When tickets for Wednesday’s sold-out One Direction concert went on sale more than a year ago, it seemed hilariously optimistic, considering the shelf life not only of burning pop acts in general but boy bands in particular. But instead of an awkward display of gratification so delayed the original impulse had been forgotten, the British/Irish five-piece were greeted at the Comcast Center with the same shrieking adulation as when the show was announced last year.
Individually, the lads’ voices weren’t much — fine but undistinguished variations on a post-adolescent tenor — but they blended in an anodized gleam and played off of one another well. That made them the very definition of a group, and the individual lines they passed around like a vocal baton did not have nearly the impact of the collective whole. The chorus of “One Thing” sounded like it was meant to sound incomplete without nearly 20,000 people singing along.
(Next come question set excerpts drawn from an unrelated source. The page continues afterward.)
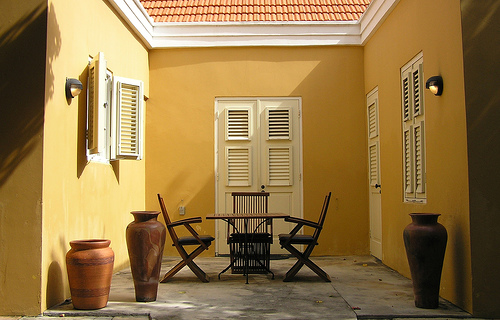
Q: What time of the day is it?
A: Daytime.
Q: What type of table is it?
A: A dining table.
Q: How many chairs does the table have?
A: Three.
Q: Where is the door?
A: Behind the chair.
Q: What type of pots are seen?
A: Vases.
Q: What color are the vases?
A: Brown.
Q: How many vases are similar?
A: Two.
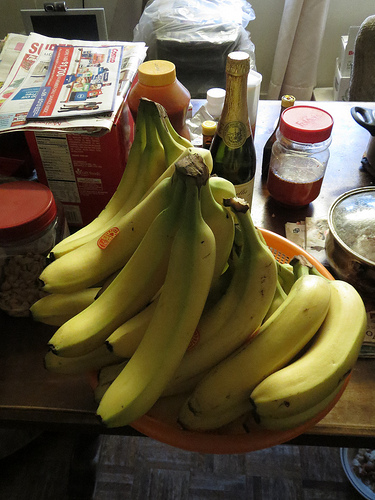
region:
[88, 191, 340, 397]
banana's sitting in a basket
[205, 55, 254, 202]
a wine bottle sitting behind banana's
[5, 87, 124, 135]
paper sitting on a box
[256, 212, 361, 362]
a basket of banana's on a table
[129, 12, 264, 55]
plastic attatched to furniture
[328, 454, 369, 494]
a plate sitting under a table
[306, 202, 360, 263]
a container sitting on the table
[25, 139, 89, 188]
a box sitting on a table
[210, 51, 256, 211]
a closed bottle of wine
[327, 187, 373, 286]
the pot is full of food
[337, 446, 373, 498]
a plate full of food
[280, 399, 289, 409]
a brown spot on the banana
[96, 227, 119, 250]
a red sticker on the banana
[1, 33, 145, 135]
a stack of newspapers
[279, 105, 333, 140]
the jar lid is red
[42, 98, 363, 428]
a pile of bananas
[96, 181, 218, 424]
the banana is yellow and green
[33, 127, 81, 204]
nutritional information on the box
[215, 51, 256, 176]
a bottle of champagne on the table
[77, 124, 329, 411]
bananas on the table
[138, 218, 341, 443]
an orange bowl under the bananas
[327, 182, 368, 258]
a pot on the table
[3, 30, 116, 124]
news papers on the table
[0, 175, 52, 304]
a plastic container on the table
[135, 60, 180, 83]
a yellow lid on a bottle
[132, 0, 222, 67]
a sack behind the table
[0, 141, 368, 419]
a wooden table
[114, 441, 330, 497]
floor under the table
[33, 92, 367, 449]
a bushel of bananas in a basket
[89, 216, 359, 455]
an orange basket overflowing with bananas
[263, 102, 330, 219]
jar with red liquid item inside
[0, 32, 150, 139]
small bundle of newspaper ads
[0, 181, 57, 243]
red cap on a glass jar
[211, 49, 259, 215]
bottle of unopened champagne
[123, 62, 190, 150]
squeeze bottle of hot sauce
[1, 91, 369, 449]
wooden table holding various items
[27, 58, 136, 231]
red box under the newspaper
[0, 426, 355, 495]
brown tile flooring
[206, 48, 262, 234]
a bottle of wine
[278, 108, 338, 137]
the lid is red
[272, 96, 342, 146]
the lid is red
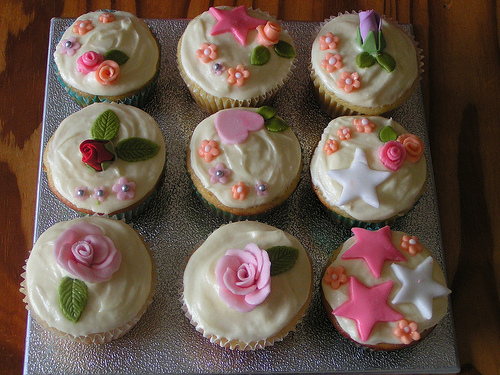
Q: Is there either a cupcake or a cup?
A: Yes, there is a cupcake.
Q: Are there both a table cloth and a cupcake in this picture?
A: No, there is a cupcake but no tablecloths.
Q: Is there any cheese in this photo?
A: No, there is no cheese.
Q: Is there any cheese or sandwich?
A: No, there are no cheese or sandwiches.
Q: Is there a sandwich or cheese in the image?
A: No, there are no cheese or sandwiches.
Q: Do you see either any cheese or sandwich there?
A: No, there are no cheese or sandwiches.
Except for a sparkled-up rendition of Blondie’s “One Way Or Another,” every number was a paean to puppy love; with the exception of their cover of Wheatus’s “Teenage Dirtbag,” there was barely even a hint of unrequited pining. Even slower numbers like “More Than This,” “Moments,” and “Summer Love” — the introspection of which was delineated not just by the acoustic guitars but by the way One Direction sang while seated — had softness but no sadness.
With that as the more downbeat end of the One Direction spectrum, upbeat songs like the summer pop froth of “Live While We’re Young” and the kicky, Rick Springfield-ish “She’s Not Afraid” roared with joy. Unusually for a boy band, they seemed to have been given relatively free rein as far as their choreography (or marked lack thereof), leaving them to wander off, regroup and wander off again. But that helped One Direction radiate a disbelieving delight at what they get to do.
5 Seconds Of Summer opened with earnest, anthemic boy-band power pop in the style of Neon Trees.